◆ Things to do
**A.** Reproduce the passage in the article on constructing debate arguments, starting with "Make sure you" and going on through "healthy living habits.".
**B.** Write the next part of the article on constructing debate arguments, picking up after its final sentence.

◆ Source text

┌────────

How to construct arguments - the getting of Matter
Catherine Dunlop

Students are often told that the cornerstones of Matter are logic and relevance, but are not told how to attract good Matter marks. Good matter relies partly on good organisation (method) and a good knowledge of your topic, but there are other simple tips that will improve your debating and your matter mark.

Make sure you have enough arguments

As a general rule, you should have about three or four arguments for every first or second speech. Arguments are not examples, they are ideas which you can explain and then demonstrate with an example. For each argument you need one or maybe two examples. Without an example of what you are saying your argument is just an assertion.
If you are arguing for school sport, it is not enough to say that school sport is good for you. You need to explain how it improves physical fitness, how it improves self-esteem, how it encourages teamwork and how it establishes healthy living habits.

└────────

◆ Given data
┌────────

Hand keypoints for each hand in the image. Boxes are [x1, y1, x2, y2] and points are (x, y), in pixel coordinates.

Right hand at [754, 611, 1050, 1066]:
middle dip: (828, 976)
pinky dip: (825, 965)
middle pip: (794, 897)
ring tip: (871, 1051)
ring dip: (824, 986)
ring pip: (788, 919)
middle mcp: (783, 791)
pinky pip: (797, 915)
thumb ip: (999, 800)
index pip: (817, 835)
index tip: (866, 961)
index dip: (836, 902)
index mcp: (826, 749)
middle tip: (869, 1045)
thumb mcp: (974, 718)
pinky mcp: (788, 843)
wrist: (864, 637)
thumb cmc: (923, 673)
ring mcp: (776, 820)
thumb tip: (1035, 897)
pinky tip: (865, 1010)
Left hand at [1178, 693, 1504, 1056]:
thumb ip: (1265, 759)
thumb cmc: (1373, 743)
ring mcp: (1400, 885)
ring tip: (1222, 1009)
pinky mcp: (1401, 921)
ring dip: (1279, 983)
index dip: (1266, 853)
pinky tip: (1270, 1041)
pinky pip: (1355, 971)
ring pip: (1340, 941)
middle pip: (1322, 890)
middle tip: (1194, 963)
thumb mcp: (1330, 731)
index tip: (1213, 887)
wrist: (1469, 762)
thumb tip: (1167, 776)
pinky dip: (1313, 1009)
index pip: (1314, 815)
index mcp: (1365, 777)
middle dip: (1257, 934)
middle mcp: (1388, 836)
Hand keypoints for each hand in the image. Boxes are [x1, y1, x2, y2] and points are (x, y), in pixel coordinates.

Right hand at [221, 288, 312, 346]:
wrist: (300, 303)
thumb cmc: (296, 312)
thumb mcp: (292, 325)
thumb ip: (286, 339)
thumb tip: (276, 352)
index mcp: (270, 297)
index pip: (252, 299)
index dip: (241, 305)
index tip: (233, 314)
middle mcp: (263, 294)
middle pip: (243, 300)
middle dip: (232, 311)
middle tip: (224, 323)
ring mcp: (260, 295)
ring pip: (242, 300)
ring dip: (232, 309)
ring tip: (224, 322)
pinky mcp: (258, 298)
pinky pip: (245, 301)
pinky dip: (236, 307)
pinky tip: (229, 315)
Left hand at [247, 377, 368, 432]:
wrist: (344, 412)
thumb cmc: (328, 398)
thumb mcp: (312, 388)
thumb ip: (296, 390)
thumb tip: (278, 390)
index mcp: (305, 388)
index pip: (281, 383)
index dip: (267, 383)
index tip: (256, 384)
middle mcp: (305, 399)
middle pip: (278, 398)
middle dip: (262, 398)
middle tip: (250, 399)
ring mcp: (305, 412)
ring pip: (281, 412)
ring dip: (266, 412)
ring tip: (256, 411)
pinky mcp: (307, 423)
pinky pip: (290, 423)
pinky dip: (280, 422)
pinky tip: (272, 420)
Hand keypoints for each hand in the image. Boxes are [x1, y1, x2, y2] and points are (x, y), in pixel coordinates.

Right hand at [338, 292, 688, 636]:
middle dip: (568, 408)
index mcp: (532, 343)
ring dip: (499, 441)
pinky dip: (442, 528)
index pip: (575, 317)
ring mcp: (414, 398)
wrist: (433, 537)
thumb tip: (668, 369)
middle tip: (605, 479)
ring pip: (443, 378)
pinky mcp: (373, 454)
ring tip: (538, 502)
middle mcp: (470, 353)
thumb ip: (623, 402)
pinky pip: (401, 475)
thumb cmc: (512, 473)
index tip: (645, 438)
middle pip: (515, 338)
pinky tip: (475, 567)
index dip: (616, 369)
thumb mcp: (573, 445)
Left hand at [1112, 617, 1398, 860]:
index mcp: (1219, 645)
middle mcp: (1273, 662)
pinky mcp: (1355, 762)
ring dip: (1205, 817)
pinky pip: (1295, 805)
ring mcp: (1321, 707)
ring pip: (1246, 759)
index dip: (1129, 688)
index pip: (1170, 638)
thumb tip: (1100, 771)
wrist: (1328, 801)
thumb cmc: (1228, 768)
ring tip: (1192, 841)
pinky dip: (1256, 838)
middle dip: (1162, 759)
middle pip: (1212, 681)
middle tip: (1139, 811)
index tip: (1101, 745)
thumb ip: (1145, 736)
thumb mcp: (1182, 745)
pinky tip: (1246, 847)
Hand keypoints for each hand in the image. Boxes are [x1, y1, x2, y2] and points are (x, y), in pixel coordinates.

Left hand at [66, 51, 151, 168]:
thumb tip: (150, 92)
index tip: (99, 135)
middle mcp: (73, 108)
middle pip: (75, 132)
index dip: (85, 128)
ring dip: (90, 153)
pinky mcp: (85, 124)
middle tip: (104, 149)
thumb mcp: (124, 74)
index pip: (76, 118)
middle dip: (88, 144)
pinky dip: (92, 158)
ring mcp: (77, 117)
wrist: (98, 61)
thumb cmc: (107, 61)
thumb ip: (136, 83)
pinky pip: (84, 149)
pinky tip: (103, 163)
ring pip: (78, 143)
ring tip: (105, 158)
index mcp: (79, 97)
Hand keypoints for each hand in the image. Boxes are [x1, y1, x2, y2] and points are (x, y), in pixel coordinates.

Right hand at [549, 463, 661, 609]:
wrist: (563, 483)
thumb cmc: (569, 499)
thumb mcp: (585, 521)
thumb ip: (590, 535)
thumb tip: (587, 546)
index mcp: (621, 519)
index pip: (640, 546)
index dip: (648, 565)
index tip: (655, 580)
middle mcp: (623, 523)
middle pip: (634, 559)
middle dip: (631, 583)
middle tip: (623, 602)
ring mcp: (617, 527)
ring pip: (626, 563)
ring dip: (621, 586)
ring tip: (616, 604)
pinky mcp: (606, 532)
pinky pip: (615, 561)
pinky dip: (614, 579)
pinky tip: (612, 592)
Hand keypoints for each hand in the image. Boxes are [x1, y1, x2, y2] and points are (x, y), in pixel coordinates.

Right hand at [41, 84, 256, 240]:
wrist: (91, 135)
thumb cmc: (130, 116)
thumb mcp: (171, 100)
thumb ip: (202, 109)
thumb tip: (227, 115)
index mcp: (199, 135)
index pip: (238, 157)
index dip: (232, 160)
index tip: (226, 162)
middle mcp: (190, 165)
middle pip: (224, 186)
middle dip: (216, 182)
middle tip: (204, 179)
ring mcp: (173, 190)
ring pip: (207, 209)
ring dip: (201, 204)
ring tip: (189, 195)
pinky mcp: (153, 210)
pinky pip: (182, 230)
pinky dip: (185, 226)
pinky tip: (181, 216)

└────────

◆ Answers by task
**A.**
Make sure you have enough arguments

As a general rule, you should have about three or four arguments for every first or second speech. Arguments are not examples, they are ideas which you can explain and then demonstrate with an example. For each argument you need one or maybe two examples. Without an example of what you are saying your argument is just an assertion.
If you are arguing for school sport, it is not enough to say that school sport is good for you. You need to explain how it improves physical fitness, how it improves self-esteem, how it encourages teamwork and how it establishes healthy living habits.

**B.**
Don't fall into the trap that I once did when the adjudicator told me "You had one quite good argument but you spent 8 minutes rephrasing it in different ways". Make sure you have enough material and if you don't ask your teammates to help you think of some more material.

Use "real arguments"

Always ask yourselves - is this a debatable issue or argument. If you hear yourselves convincing your team mates that the topic "The only way is up" is really a debate about whether it is possible for people to achieve their personal best, stop and ask yourself - "How will I explain four arguments about this?", "Is this really an issue that will interest or amuse an audience?" and "Would I want to watch this debated for an hour?". As soon as there is any doubt in your mind, think seriously about taking another direction. You might decide that the debate is actually more about the new federal government elected two days ago will really improve life for Australians.

Don't use statistics or other people's opinions

Don't use statistics about the opinion of a number of people you surveyed at your school. The fact that 45% of Year 10's at you school don't want Australia to become a republic tells us nothing. Remember that when seatbelts were made compulsory in Victorian cars in 1972 95% of people opposed them. That doesn't mean that there were or are a bad idea. People are convinced by arguments not by what others think.

Use plausible arguments

Don't run examples or arguments which you would not be persuaded by if you were the adjudicator. All adjudicators have heard the argument that Hitler wasn't such a bad guy because he liked dogs and children. Adjudicators are not stupid - this type of analysis makes them wish that they were sitting at home watching TV and that you were too.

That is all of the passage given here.